Zuykov & Partners - Russia
According to the Russia Patent and Trademark Office (Rospatent), at least 60,000 applications to register a trademark have been filed each year since 2014. In 2018 this figure reached 76,062.
Every designation can be used by legal entities other than the rights holder if they have a licence or franchise agreement in place. Article 1485 of the Russian Civil Code states that a mark is registered and protected in accordance with Russian legislation and consists “of the Latin letter ‘R’, the Latin letter ‘R’ being in a circumference, the word designation ‘trademark’ or ‘registered trademark’”. It also indicates that the rights holder can choose to place its mark on an item – this inclusion is not mandatory. It may be possible to identify the trademark holder as an item’s packaging often contains a reference to the manufacturer. While in some cases the company directly indicates that it possesses the exclusive rights, in most cases products do not carry this information. This is because integrated manufacture of products is common (ie, the raw materials are obtained by one company, the package is manufactured by another and the product is assembled into a whole by a third company). Multiple entities can be mentioned on the packaging, and it is therefore possible that one of them is not the rights holder – for example, if the designation was used on the basis of the licence agreement.
Another way to identify a trademark holder is through Rospatent’s website, which contains the Register of Trademarks and Service Marks. Although it is available to the public, carrying out a search can be difficult as this requires knowing the item’s trademark or application number. In this case, when the right holder’s search is carried out at the preliminary registration stage, it is advisable to carry out a complete search, which includes searching the database for applications containing similar designations.
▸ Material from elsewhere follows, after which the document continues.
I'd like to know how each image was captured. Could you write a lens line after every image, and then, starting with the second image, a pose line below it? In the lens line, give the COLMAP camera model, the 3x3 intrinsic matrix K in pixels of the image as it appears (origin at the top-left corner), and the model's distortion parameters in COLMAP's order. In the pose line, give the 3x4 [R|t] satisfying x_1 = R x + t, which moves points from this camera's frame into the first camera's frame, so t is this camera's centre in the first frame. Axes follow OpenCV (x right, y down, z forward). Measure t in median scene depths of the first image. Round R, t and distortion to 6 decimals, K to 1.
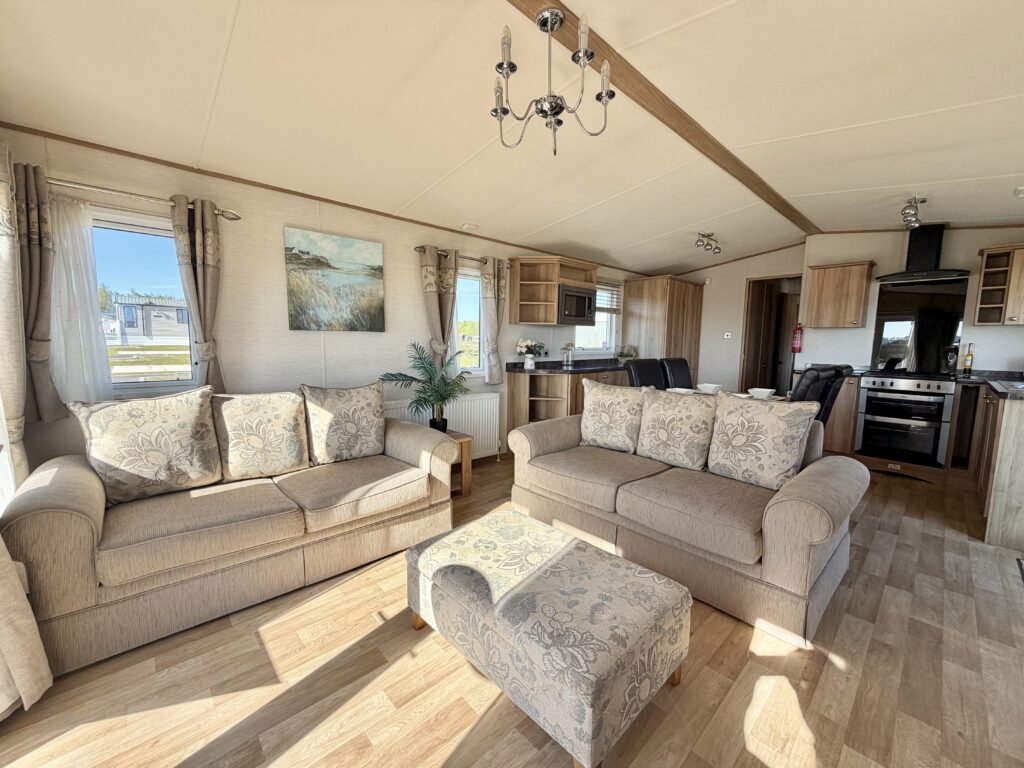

Why it is necessary to identify the rights holder
Information about the trademark owner is useful in the following cases:
- before filing an application to register a mark, when the applicant plans to register a designation that is confusingly similar or identical to the protected trademark used to individualise products and services – while such registrations are generally prohibited, there are exceptions (eg, where the applicant receives a letter of consent from the current rights holder to register the designation);
- when a company wishes to use another entity’s registered trademark for homogeneous products and has concluded a licence or franchise agreement with the holder of the exclusive rights;
- if a legal entity has decided to obtain the protected trademark and become the exclusive holder of the designation by concluding an alienation agreement with the original owner;
- when a rights holder turns to a company with a proposal to conclude the licence agreement for the use of the designation belonging to it – it is advisable to identify the rights holder of the trademark independently in order to confirm the authority of the entity that has offered to carry out the transaction; and
- if a company uses a designation before it is registered because it does not want to delay the manufacture and the sale of the product. If the designation in question is similar to a mark that is already registered then it is possible to claim for termination of its use. It should be noted that these kinds of claim may also be addressed to holders of a prior registered designation. Despite the specialists’ skilled work in carrying out trademark examinations, potentially confusing designations can end up being registered. Russian legislation stipulates a pre-court procedure for settling such disputes. Thus, a rights holder is entitled to address the alleged violator with a request to terminate its actions and may claim for monetary damages. In such cases, identifying the trademark owner means understanding whether the claims are legitimate or whether they are illegal machinations or fraud.